Sharon Casey, Ecologist at Cork County Council, tells us about their plans for pollinators.
Cork Council Council has recently prepared pollinator plans for land it manages in several towns around the county. Supported by the National Biodiversity Action Plan fund with co-funding provided by Cork County Council, these have been developed in accordance with the All-Ireland Pollinator Plan guidelines.
Work on the first of these, the Midleton Pollinator Plan, commenced in 2019, led by Janette Kenny, and that plan is now well into its implementation stage. The experience garnered in Midleton is being used to inform projects in other towns around the county, and work is now underway to develop plans for more towns, to develop a new pollinator friendly roadside management policy and to provide training and supports to both council staff and community groups all around the county who are interested in getting involved.

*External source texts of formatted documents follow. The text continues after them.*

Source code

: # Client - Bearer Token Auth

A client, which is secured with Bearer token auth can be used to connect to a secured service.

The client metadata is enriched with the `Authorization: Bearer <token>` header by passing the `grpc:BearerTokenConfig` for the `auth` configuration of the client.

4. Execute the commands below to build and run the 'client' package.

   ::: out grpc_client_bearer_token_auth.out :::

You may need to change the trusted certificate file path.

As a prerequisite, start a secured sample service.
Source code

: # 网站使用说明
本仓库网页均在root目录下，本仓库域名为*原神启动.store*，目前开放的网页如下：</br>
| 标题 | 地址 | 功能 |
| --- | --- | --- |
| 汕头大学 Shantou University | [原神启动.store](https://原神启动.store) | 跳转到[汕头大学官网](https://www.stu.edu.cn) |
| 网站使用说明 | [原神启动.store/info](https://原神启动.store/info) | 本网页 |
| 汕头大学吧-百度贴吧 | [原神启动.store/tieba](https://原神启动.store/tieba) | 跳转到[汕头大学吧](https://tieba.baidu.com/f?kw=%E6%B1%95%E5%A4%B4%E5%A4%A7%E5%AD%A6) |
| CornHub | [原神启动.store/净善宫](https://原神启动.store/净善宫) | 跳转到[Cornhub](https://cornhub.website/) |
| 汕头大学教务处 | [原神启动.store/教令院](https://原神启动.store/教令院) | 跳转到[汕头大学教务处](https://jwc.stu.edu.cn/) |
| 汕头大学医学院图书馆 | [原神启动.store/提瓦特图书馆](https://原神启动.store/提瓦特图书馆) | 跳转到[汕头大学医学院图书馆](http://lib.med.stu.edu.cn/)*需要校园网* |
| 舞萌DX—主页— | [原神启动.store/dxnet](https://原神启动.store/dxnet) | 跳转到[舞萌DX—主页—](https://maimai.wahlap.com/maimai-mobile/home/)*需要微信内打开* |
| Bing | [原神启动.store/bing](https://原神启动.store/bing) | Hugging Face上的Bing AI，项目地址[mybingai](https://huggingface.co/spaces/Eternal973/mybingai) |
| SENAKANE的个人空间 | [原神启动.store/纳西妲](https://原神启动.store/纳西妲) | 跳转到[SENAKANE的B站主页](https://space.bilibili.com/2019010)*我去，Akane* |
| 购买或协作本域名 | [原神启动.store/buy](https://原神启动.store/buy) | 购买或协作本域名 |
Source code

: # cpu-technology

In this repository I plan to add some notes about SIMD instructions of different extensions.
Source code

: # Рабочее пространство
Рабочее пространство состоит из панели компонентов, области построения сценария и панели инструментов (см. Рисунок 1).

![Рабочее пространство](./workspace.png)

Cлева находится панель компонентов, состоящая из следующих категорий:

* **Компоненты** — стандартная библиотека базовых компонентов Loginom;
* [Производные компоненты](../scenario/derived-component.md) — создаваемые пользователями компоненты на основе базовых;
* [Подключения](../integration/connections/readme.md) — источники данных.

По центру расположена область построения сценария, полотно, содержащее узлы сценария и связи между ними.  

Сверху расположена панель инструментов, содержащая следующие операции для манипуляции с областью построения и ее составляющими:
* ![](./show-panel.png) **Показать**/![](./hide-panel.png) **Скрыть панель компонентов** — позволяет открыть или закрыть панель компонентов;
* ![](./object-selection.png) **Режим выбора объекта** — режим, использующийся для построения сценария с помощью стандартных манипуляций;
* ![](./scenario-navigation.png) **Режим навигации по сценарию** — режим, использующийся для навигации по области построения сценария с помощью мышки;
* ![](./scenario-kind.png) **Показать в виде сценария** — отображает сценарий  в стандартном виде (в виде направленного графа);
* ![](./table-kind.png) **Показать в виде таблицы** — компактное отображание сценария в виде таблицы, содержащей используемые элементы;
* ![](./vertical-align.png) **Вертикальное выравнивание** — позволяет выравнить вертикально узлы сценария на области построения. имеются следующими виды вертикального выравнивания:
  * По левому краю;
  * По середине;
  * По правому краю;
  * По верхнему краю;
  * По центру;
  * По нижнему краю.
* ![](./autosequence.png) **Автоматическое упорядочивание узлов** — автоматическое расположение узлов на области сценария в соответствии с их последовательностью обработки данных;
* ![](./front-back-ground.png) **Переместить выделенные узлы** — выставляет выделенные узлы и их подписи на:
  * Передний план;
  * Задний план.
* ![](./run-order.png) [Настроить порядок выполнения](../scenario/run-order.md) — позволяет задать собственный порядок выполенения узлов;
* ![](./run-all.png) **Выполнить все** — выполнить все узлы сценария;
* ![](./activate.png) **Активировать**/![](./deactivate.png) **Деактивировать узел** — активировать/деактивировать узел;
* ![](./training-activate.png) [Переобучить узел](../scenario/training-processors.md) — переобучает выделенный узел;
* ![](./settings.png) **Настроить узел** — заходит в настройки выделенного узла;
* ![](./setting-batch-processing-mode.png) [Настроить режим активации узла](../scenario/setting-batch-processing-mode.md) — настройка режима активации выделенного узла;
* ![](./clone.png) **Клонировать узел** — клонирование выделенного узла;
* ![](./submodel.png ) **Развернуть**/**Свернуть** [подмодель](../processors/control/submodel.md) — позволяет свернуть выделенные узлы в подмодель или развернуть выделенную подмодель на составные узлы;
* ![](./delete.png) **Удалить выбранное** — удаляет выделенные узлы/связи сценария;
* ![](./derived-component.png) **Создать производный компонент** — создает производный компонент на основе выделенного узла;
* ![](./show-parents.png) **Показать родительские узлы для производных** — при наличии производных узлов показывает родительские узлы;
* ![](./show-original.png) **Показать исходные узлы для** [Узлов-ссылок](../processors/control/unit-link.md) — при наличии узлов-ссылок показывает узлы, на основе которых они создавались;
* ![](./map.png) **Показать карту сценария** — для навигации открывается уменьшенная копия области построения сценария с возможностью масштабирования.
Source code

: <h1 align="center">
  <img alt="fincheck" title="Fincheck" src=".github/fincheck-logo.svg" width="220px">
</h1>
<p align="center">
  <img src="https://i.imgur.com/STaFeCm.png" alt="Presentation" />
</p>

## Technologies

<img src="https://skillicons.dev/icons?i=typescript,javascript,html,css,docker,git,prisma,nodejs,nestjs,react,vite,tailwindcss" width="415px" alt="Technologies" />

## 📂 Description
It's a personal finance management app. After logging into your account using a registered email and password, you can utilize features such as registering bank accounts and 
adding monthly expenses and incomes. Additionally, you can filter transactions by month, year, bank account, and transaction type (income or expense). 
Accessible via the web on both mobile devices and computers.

What’s in the Midleton Pollinator Plan?
As part of the Midleton Pollinator Plan, the mowing regime in two of the town parks has been altered to allow native plants to flower. These areas are cut once only at the end of the season (late August or early September), the cuttings are let lie for 24 hours to allow seed to drop, then lifted and disposed of off-site. Clean cuttings (areas not at risk of dog fouling) are given to a local farmer. The edges are frequently cut to frame the areas which are being allowed to grow. Pathways have been cut through the parks to allow the public to access these areas. A few narrow strips of grass are left long over the winter period for bumblebees. Grass is kept short in areas of the parks that are used for open play or picnicking.
Also in Midleton, Council-maintained flower beds are planted with pollinator supporting perennial flowers, and pollinator-friendly native trees and bulbs are planted when opportunities arise. Road verges are managed as long-flowering meadows (cut once a year), or as short-flowering meadows, (cut every six weeks). Cuttings are removed using a zero-grazer which is hired in and are disposed of to a nearby waste centre where they are composted. Sightlines and drainage edges are maintained short throughout the season.
For the past two years, Cork County Council has overseen scientific monitoring of the impacts of the pollinator friendly management in Midleton, which is informing the ongoing implementation of the plan. The findings indicate there has been an increase in floral resources across most of the survey areas, and that that pollinator diversity and abundance is strongly related to the abundance of suitable floral resources.
What’s next for Cork?
Following on from the success in Midleton, and similar plans for Carrigaline, Kinsale, Bantry, Macroom, Kanturk and Fermoy in 2021, Cork County Council is now finalising pollinator plans for the towns of Youghal, Cobh, Skibbereen, Mitchelstown and Dunmanway. These will help to guide how the Council manages publicly owned spaces within the towns, in a way which is sympathetic to bees and other insects which pollinate our flowering plants.
This spring, training events will take place for local authority staff and community groups to kickstart the implementation of these plans.
To further show its support for the All-Ireland Pollinator Plan, the Council has signed up to be a supporting partner to the plan. The Mayor of the County of Cork, Cllr. Gillian Coughlan said: “Pollination is essential for plant reproduction and for sustaining healthy food as well as other important crops. However, one-third of Ireland’s bee species are threatened with extinction because of the reduction in the number of flowers and safe nesting sites. Bumblebees, solitary bees, hoverflies and butterflies need sufficient supplies of food in the form of a range of flowering plants. These insects also need nesting places in long grass, burrows and crevices in wood or old walls. Cork County Council is working hard to make progress in this area.”
Chief Executive of Cork County Council Tim Lucey added: “The All-Ireland Pollinator Plan is asking all of us to take simple actions to help reverse the decline of our pollinator species. Cork County Council is happy to sign up and be a supporter. One of the actions is to manage our green spaces less intensively. This protects our existing natural habitats and allows wild plants to flower and set seed. The good news is that this approach often requires less physical effort and can be less expensive. We have already seen the benefits of these guidelines in County Cork with hundreds of rare orchids appearing in Midleton, for example.”
Through these plans, Cork County Council, with partners from Tidy Towns and other community groups, will manage public spaces in these towns, to provide more food and better sheltering opportunities for our wild pollinator species. With the launch of a new All-Ireland Pollinator Plan for 2021-2025, we look forward to working alongside the National Biodiversity Data Centre to expand the project even further and to include additional county towns and villages in the near future and to provide training to our staff and support to interested community groups.